Extrait cité
..............................

Conférence-débat sur l’Intelligence artificielle – Jeudi 15 Mars 2018

PAR OLIVIER COUSI,
AVOCAT AU BARREAU DE PARIS | PARTNER – GIDE LOYRETTE NOUEL A.A.R.P.I

L’INTELLIGENCE ARTIFICIELLE ET LE DROIT, MYTHE OU RÉALITÉ

L’intelligence artificielle affole les commentateurs, déroute les philosophes et inquiète les individus.

Remplacement par des robots, transhumanisme, vie éternelle de l’esprit après la mort, santé et capacités augmentées, partenaires sexuels parfaits, compagnons de vie infatigables et non irritables… Avec l’intelligence artificielle, les fantasmes ne sont jamais loin et l’imagination, propre (pour l’instant…) à l’être humain, est prête à s’enflammer pour imaginer des futurs incertains et inquiétants où, comme dans MATRIX, la machine prendra le contrôle. Ce qui frappe les esprits, c’est moins le caractère artificiel que la notion d’intelligence qui est ainsi questionnée. Si une intelligence peut être « manufacturée » à l’aide d’outils, d’algorithme et de silicium, alors notre intelligence humaine pourra être mise en cause et notre identité s’en trouvera fondamentalement bouleversée.

UN OUTIL D’EFFICACITÉ PROFESSIONNELLE

Et pourtant, aujourd’hui, les intelligences auxquelles nous avons affaire sont encore «faibles» selon l’analyse de Laurent Alexandre ou de Cédric Villani, les enjeux sont donc encore également faibles et c’est sans doute le bon moment pour s’adapter à ces évolutions et à l’utilisation des outils numériques.

Pour les entreprises, on parle d’ « uberisation » du travail, de disparition de métiers, mais aussi de création de milliers d’emplois nouveaux. Si elles sont prises en compte dès aujourd’hui, les évolutions stratégiques majeures et l’innovation qu’apportera l’intelligence artificielle peuvent donner aux entreprises une nouvelle dynamique et d’importants gains de productivité.

Pour les juristes, cette révolution numérique ouvre de nouveaux horizons, tant du point de vue de l’évolution du droit que dans la pratique de leur métier.

Plus que tout autre métier, la possibilité offerte par les algorithmes de trier, classer, analyser, mettre en forme ou traiter des milliers d’informations ne peut être ignorée par les professionnels du droit et de la justice. Pour eux, ces outils numériques sont déjà des enjeux de concurrence, de rationalisation des prestations, de baisse des coûts et donc d’efficacité professionnelle.

..............................

Données fournies

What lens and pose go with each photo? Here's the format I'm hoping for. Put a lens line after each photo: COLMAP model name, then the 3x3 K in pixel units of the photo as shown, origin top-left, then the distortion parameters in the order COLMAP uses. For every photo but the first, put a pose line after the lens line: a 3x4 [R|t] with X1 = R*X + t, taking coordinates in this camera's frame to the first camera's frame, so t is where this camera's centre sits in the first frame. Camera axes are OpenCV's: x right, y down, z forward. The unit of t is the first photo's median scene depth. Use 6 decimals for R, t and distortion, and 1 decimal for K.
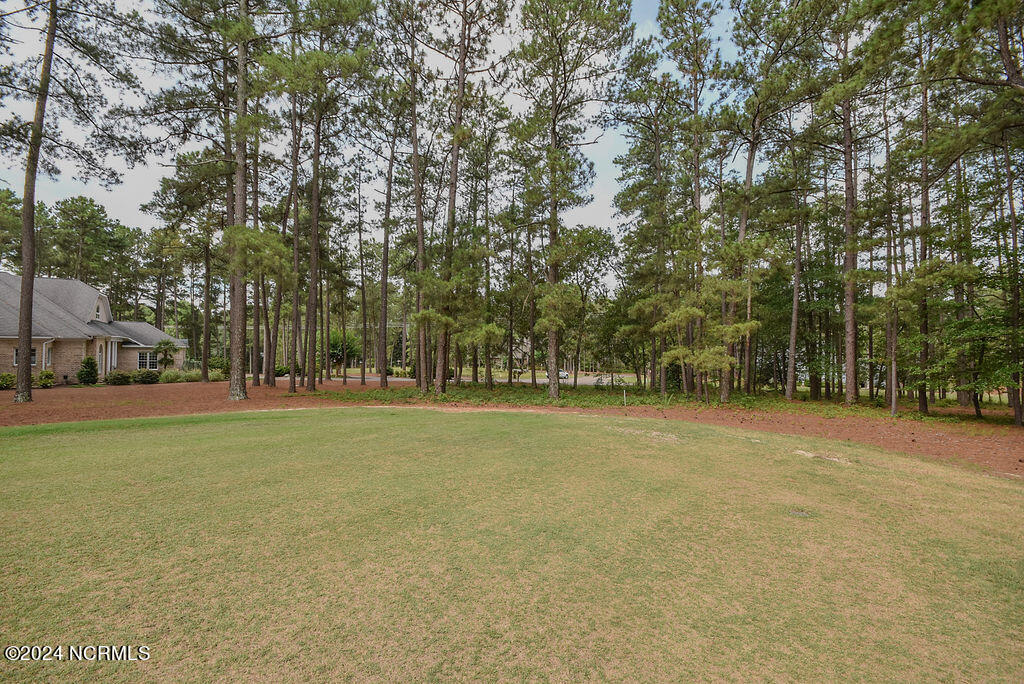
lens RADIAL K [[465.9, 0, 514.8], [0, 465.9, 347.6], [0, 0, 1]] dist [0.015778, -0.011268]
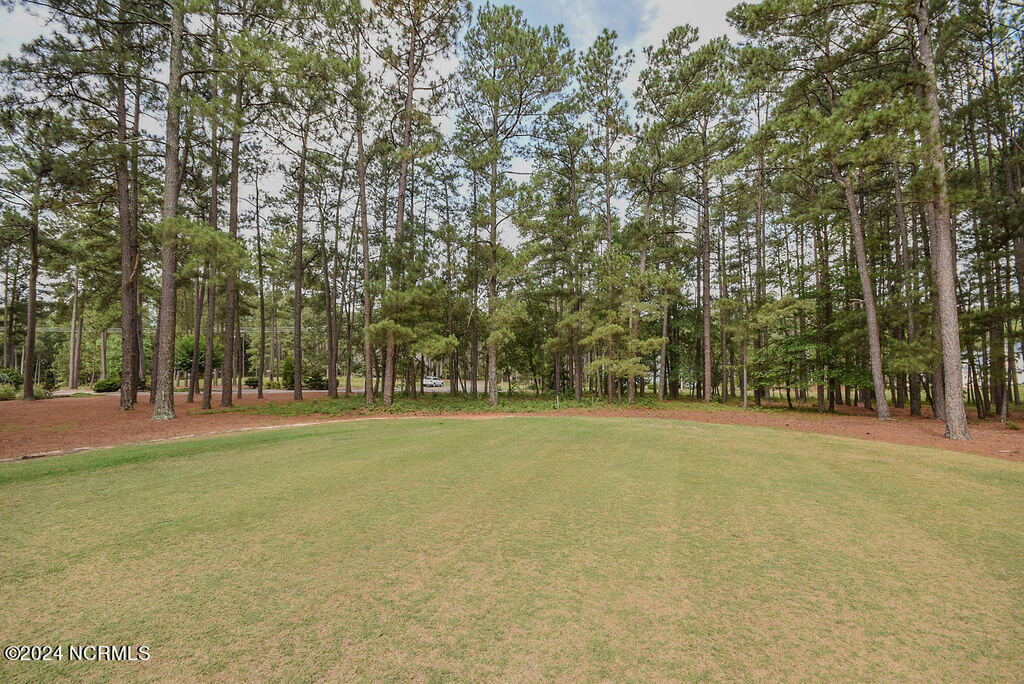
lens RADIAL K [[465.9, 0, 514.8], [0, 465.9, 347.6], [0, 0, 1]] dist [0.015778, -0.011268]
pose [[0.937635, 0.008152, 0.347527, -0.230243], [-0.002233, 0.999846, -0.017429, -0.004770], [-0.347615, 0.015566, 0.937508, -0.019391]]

..............................

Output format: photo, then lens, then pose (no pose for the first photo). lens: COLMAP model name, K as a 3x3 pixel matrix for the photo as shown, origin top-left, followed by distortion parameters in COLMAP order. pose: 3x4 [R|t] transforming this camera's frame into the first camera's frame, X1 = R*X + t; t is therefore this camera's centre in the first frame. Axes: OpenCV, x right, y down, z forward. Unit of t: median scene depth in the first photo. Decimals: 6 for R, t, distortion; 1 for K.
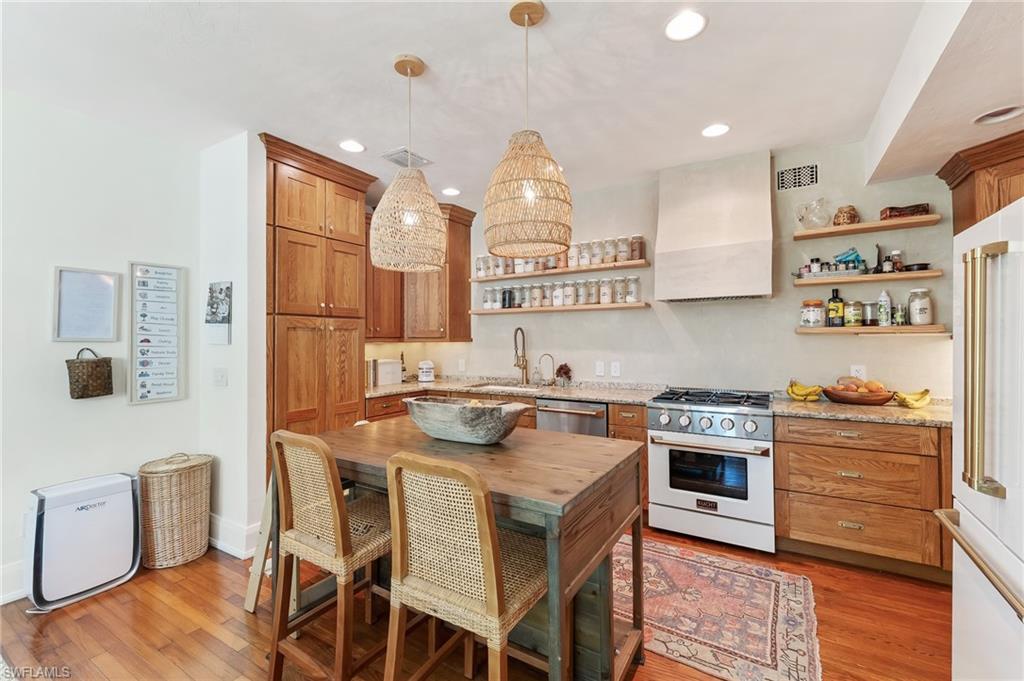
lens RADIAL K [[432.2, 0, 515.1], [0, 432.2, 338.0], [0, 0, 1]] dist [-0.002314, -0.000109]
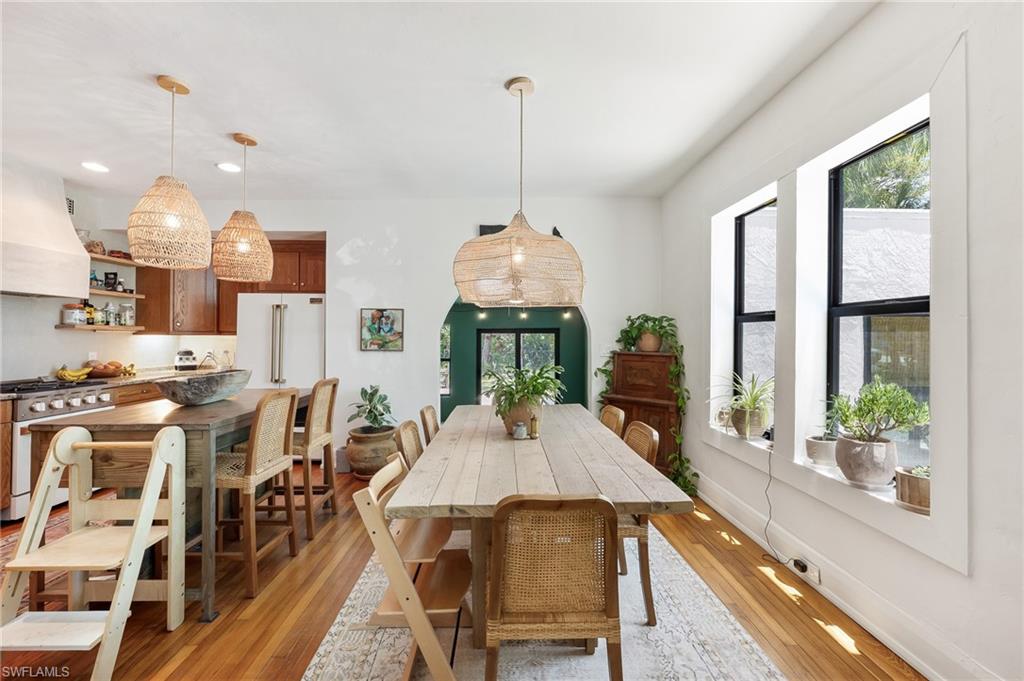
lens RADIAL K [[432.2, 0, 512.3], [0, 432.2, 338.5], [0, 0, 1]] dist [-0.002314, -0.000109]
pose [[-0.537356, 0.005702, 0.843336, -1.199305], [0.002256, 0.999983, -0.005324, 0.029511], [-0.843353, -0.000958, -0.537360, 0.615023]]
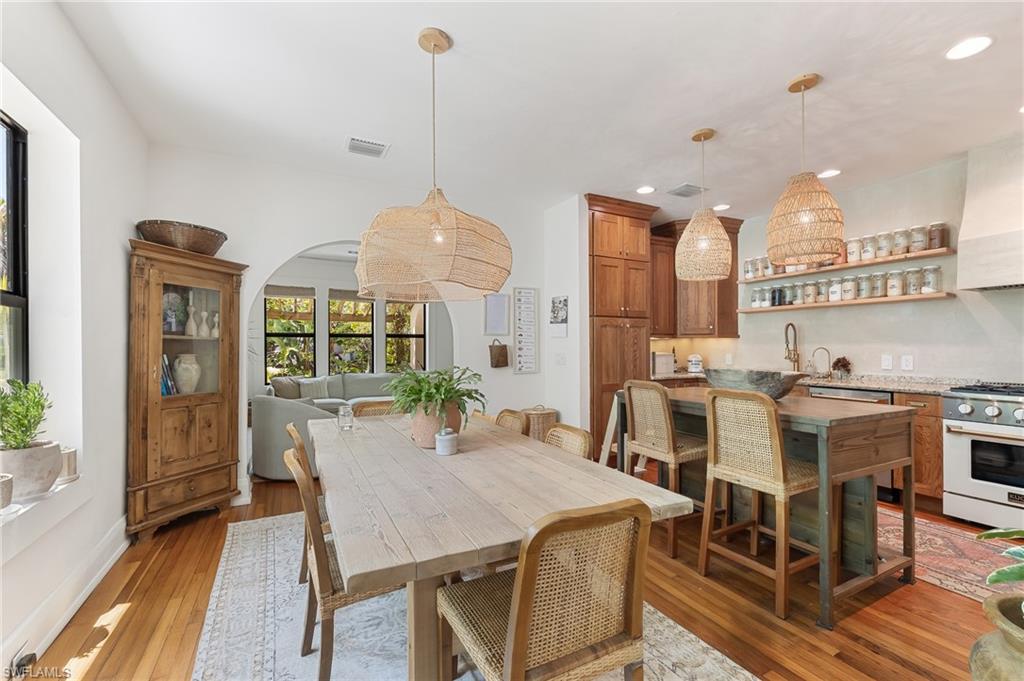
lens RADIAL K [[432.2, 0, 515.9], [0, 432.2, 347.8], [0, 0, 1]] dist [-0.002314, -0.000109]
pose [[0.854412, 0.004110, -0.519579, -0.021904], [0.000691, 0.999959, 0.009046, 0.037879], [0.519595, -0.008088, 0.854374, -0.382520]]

..............................

Consignes
1. Indiquez si chacune des affirmations suivantes concorde avec le texte sur l’intelligence artificielle et le droit, en répondant par oui ou par non et en citant les mots du texte qui le prouvent.
(a) Les intelligences actuelles y sont qualifiées de « faibles ».
(b) Le texte affirme que l’intelligence artificielle ne créera aucun emploi.
(c) Selon le texte, c’est surtout le caractère artificiel qui frappe les esprits.
2. Répondez brièvement à ces questions sur le texte sur l’intelligence artificielle et le droit.
(a) Quel titre est cité pour illustrer un futur où la machine prendra le contrôle ?
(b) Quelles deux personnes sont mentionnées pour leur analyse des intelligences actuelles ?
(c) Quel terme entre guillemets désigne, pour les entreprises, l’évolution du travail ?
3. Poursuivez le texte sur l’intelligence artificielle et le droit à partir de sa dernière phrase.
La liste fournie constitue un document distinct, sans rapport avec le texte sur l’intelligence artificielle et le droit.

Résultats attendus
1.
(a) Oui : « les intelligences auxquelles nous avons affaire sont encore «faibles» ».
(b) Non : « mais aussi de création de milliers d’emplois nouveaux ».
(c) Non : « Ce qui frappe les esprits, c’est moins le caractère artificiel que la notion d’intelligence qui est ainsi questionnée. »

2.
(a) MATRIX.
(b) Laurent Alexandre et Cédric Villani.
(c) « uberisation ».

3.
Notamment, les professions juridiques doivent compter avec les legalTech, ces entreprises, généralement des start-up, qui proposent des services juridiques en ligne, susceptibles d’offrir directement au public, pour moins cher et dans des délais plus courts, de la documentation juridique, des contrats et des modèles, la création de sociétés ou le suivi corporate.

L’intelligence artificielle est déjà présente dans le domaine du droit et va aussi permettre de gérer les contentieux et les procédures facilement industrialisables, la rédaction automatique d’un recours ou d’une assignation, la mise en place ou le suivi de class actions. Déjà sont offerts des services en ligne de résolution de litiges, d’arbitrage sur des plateformes et la fourniture de logiciels capables d’automatiser le traitement des conflits.

RESTER AU SERVICE DE L’HUMAIN

L’enjeu, pour la filière droit, est donc de profiter des opportunités qu’apporte l’intelligence artificielle par ces outils de recherche et d’analyse de décisions de justice ou de traitement des informations contenues dans les contrats.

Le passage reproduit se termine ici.